Three weeks ago, I noticed trends on campus and thought they were worth investigating. I found that most guys and girls on campus have certain pieces of clothing (yoga pants and basketball shorts) that they fall back on to be comfortable.
What about the students that don’t choose to wear these articles of clothing?
During my lengthy sits in the CUB, I noticed that overall girls seemed to be wearing ensembles (outfits put together with forethought) more often than yoga pants. However, almost every male student I saw was wearing basketball shorts.
In the animal kingdom, it is normally the males who are, for lack of a better word, prettier, the peacock being a brilliant example. Its dazzling plumage doubles as a sign of virility and tool for intimidation, protecting its territory from predators and other males. The peahen is left with rather unfortunate lackluster feathers the color of dirt.
It seems that the human race is quite the inverse. While the WSU campus is home to many a snappy dressing gentleman, most do not seem as infatuated with their appearances as their female counterparts.
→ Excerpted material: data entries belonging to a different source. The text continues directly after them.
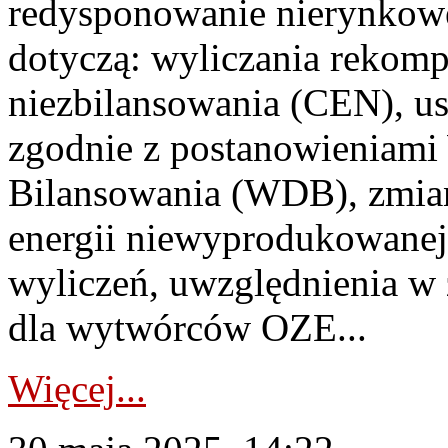
redysponowanie nierynkowe
dotyczą: wyliczania rekomp
niezbilansowania (CEN), us
zgodnie z postanowieniam
Bilansowania (WDB), zmia
energii niewyprodukowanej
wyliczeń, uwzględnienia w 
dla wytwórców OZE...
Więcej...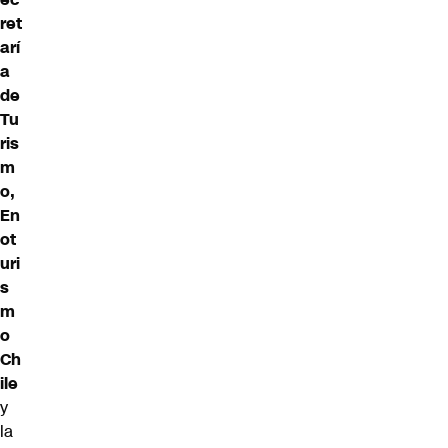
ret
arí
a
de
Tu
ris
m
o,
En
ot
uri
s
m
o
Ch
ile
y
la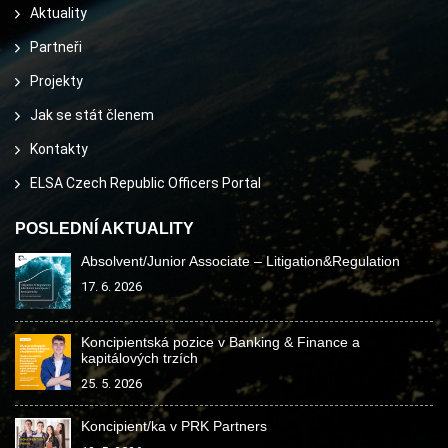
Aktuality
Partneři
Projekty
Jak se stát členem
Kontakty
ELSA Czech Republic Officers Portal
POSLEDNÍ AKTUALITY
Absolvent/Junior Associate – Litigation&Regulation
17. 6. 2026
Koncipientská pozice v Banking & Finance a
kapitálových trzích
25. 5. 2026
Koncipient/ka v PRK Partners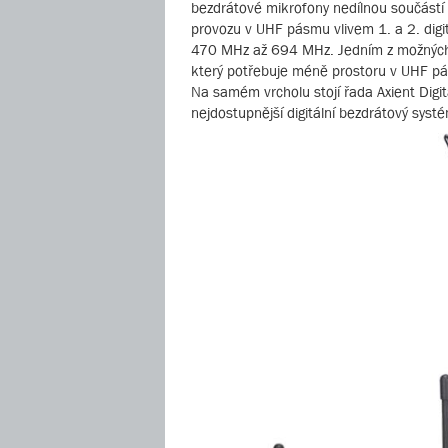
bezdrátové mikrofony nedílnou součástí
provozu v UHF pásmu vlivem 1. a 2. dig
470 MHz až 694 MHz. Jedním z možných zp
který potřebuje méně prostoru v UHF pá
Na samém vrcholu stojí řada Axient Digi
nejdostupnější digitální bezdrátový sys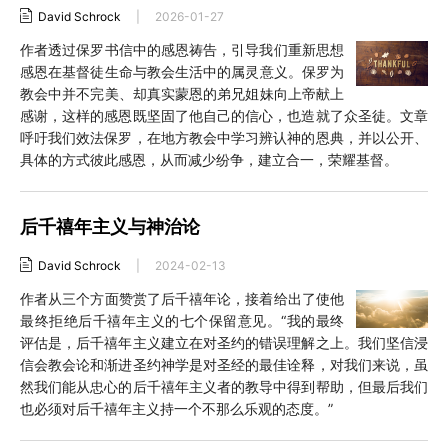
David Schrock
|
2026-01-27
作者透过保罗书信中的感恩祷告，引导我们重新思想
感恩在基督徒生命与教会生活中的属灵意义。保罗为
教会中并不完美、却真实蒙恩的弟兄姐妹向上帝献上
感谢，这样的感恩既坚固了他自己的信心，也造就了众圣徒。文章
呼吁我们效法保罗，在地方教会中学习辨认神的恩典，并以公开、
具体的方式彼此感恩，从而减少纷争，建立合一，荣耀基督。
后千禧年主义与神治论
David Schrock
|
2024-02-13
作者从三个方面赞赏了后千禧年论，接着给出了使他
最终拒绝后千禧年主义的七个保留意见。“我的最终
评估是，后千禧年主义建立在对圣约的错误理解之上。我们坚信浸
信会教会论和渐进圣约神学是对圣经的最佳诠释，对我们来说，虽
然我们能从忠心的后千禧年主义者的教导中得到帮助，但最后我们
也必须对后千禧年主义持一个不那么乐观的态度。”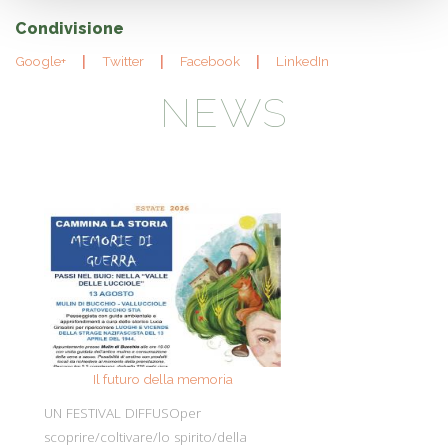
Condivisione
Google+
Twitter
Facebook
LinkedIn
NEWS
Il futuro della memoria
Monte Pen
UN FESTIVAL DIFFUSOper
Dall’11 al 19 agosto
scoprire/coltivare/lo spirito/della
percorre solo acc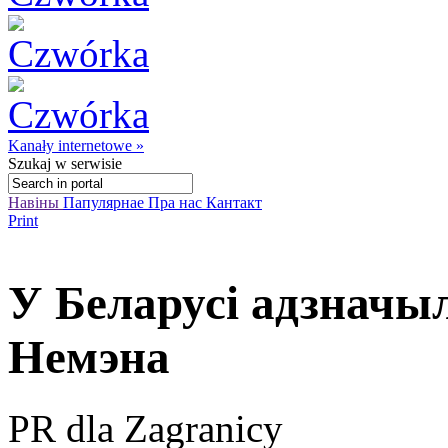
Kanały internetowe »
Szukaj
w serwisie
Навіны
Папулярнае
Пра нас
Кантакт
Print
У Беларусі адзначыл
Немэна
PR dla Zagranicy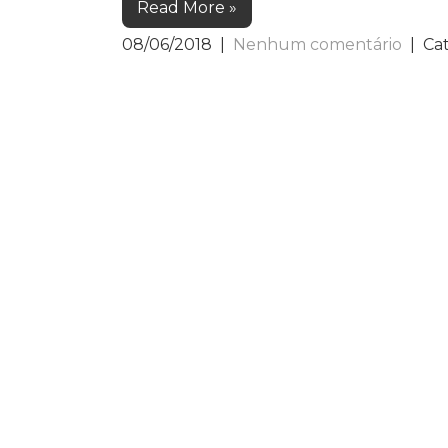
Read More »
08/06/2018
|
Nenhum comentário
| Ca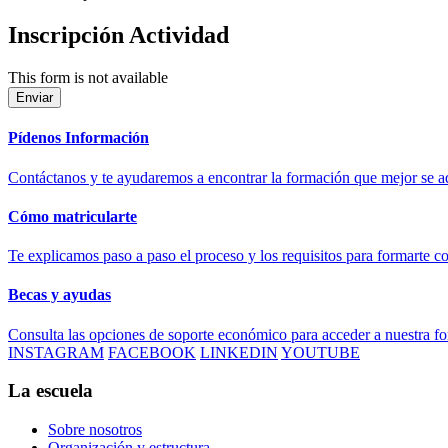
Inscripción Actividad
This form is not available
Pídenos Información
Contáctanos y te ayudaremos a encontrar la formación que mejor se ad
Cómo matricularte
Te explicamos paso a paso el proceso y los requisitos para formarte c
Becas y ayudas
Consulta las opciones de soporte económico para acceder a nuestra f
INSTAGRAM
FACEBOOK
LINKEDIN
YOUTUBE
La escuela
Sobre nosotros
Organización y estructura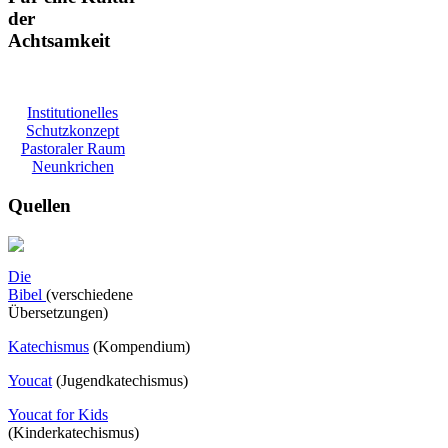
der
Achtsamkeit
Institutionelles
Schutzkonzept
Pastoraler Raum
Neunkrichen
Quellen
Die
Bibel
(verschiedene
Übersetzungen)
Katechismus
(Kompendium)
Youcat
(
Jugendkatechismus)
Youcat for Kids
(Kinderkatechismus)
There seems to be a deep crevasse between male and female mentalities regarding fashion. Why does it seem that a guy can throw on whatever and leave the house feeling perfectly content while girls feel the need to wear ensembles? With an uncanny likeness to Rodin’s Thinker, I sat and pondered.
Do girls wear clothing to impress guys? It does seem this could be a probable answer. If you want the bro in your geology class to notice you, it would make sense to slap a pair of heels on and strut your stuff. However, contrary to popular belief, many guys don’t really care what we wear. Sure, they like it when we look good, but they would just as likely take us in jeans and t-shirts.
More likely, girls may wear fashion forward ensembles to impress other girls. I think that it is entirely possible that we wear what we do in search of acceptance from those around us. To be completely honest, I care more about the opinions of women regarding my wardrobe than that of the men folk.
When you look like you care about your appearance, do people treat you differently? I will be the first to admit that I am an attention seeker, and it feels good to be validated by compliments. However, these compliments not only acknowledge my clothes, but my existence. When my choices in fashion are applauded, I feel a connection to someone that proves that I am not floating like a lonely ghost around campus.
Maybe it’s the way clothing makes us feel. When I wear heels on campus, I imagine “Bulletproof” by La Roux playing in my wake, a proverbial theme song rendering me unstoppable. When I look good, I feel good and practically ooze confidence. This leads to positive changes in my mood and my posture, characteristics I notice in other girls who are snappy dressers.
When it comes down to it, there are a handful of things that separate men from women. Sexual dimorphism aside, men are creatures of action while women are more manipulative. Unlike the peacock, human males don’t seem to need flashy plumage to attract and intimidate. What the fairer sex wears allows inferred statements about ourselves without having to use words or action.
Is there a double standard in our society that holds women to a different standard than men? Is this why some girls feel like slobs wearing sweat pants in public while guys feel right at home in them?
I am not ignorant enough to say that I completely understand the male psyche regarding fashion, or the female take for that matter. Some girls would not be caught dead in a pair of stilettos, and some guys wear shirts and ties every day.
After thinking for an inordinate amount of time about seeming unanswerable questions, I realized that I was going about it all wrong. I could have interviewed Cougs by the thousands, and I would have still been miles away from an answer.
I finally came to the conclusion that while there is a difference in the fashion mentalities of men and women, the true difference lies in the mentalities of the individual.